I have to make multiple sql queries of entire tables, and concatenate them into one big data table.
I have a dictionary where the key is a team name, and the value serves as an acronym where the acronym is the prefix to mySQL data tables
engine = create_engine('mysql mysqlconnector://%s:%s@%s/%s' % (mysql_user, mysql_password, mysql_host, mysql_dbname), echo=False, pool_recycle=1800)
mysql_conn = engine.connect()
team_dfs = []
nba_dict = {'New York Knicks': 'nyk',
'Boston Celtics': 'bos',
'Golden State Warriors': 'gsw',
'New York Knicks': 'nyk'}
for name, abbr in nba_dict.items()
query = f'''
SELECT *
from {abbr}_record
'''
df = pd.read_sql_query(query, mysql_conn)
df['team_name'] = name
team_dfs.append(df)
team_dfs = pd.concat(team_dfs)
Is there a better way to refactor this code and make it more efficient?
CodePudding user response:
If your nba_dict
is fixed, you can use UNION
to manually combine the result table of SQL.

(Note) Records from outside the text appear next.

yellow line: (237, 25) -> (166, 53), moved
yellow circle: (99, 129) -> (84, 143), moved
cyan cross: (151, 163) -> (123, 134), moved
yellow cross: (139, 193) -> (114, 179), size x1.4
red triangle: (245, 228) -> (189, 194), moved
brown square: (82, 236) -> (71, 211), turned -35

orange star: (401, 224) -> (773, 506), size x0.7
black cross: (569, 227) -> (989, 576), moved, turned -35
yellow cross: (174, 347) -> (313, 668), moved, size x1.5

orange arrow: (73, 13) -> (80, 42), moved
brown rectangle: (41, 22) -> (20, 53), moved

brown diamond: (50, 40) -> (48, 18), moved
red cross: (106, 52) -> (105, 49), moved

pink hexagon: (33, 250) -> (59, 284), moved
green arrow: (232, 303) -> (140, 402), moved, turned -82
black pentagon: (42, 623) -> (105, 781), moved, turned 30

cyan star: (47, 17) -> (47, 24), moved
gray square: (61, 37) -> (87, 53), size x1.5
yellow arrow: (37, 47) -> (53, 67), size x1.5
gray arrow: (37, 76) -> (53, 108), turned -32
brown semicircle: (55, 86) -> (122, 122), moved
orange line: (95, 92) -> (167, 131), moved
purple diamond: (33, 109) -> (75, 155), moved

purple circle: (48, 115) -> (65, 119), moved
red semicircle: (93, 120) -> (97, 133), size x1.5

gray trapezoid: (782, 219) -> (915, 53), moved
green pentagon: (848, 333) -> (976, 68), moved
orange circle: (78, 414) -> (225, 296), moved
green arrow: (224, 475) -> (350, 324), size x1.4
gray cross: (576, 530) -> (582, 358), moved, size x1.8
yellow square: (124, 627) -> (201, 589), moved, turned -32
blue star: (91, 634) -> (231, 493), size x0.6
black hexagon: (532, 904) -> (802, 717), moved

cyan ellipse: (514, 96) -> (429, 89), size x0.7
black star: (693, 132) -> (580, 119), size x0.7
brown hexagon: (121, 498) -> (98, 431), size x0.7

abbr = list(nba_dict.values())
query = f'''
SELECT *
from {abbr[0]}_record UNION
SELECT *
from {abbr[1]}_record UNION
SELECT *
from {abbr[2]}_record UNION
SELECT *
from {abbr[3]}_record UNION
'''
df = pd.read_sql_query(query, mysql_conn)
df['team_name'] = list(nba_dict.keys())
CodePudding user response:
Your database layout, with a separate table for each team, is doomed to inefficiency whenever you need to retrieve data for more than one team at a time. You would be much much better off putting all that data in one table, giving the table a column mentioning the team associated with each row.
Why inefficient? More tables: more work. And, more queries: more work.
I suggest you push back, hard, on the designer of this database table structure. Its design is, bluntly, wrong.
If you must live with this structure, I suggest you create the following view. It will fake the single-table approach and give you your "gold layer". You get away with this because pro sports franchises don't come and go that often. You do this just once in your database.
CREATE OR REPLACE VIEW teams_record AS
SELECT 'nyk' team, * FROM nyk_record
UNION ALL
SELECT 'bos' team, * FROM bos_record
UNION ALL
SELECT 'gsw' team, * FROM gsw_record
UNION ALL .... the other teams
Then you can do SELECT * FROM teams_record ORDER BY team
to get all your data.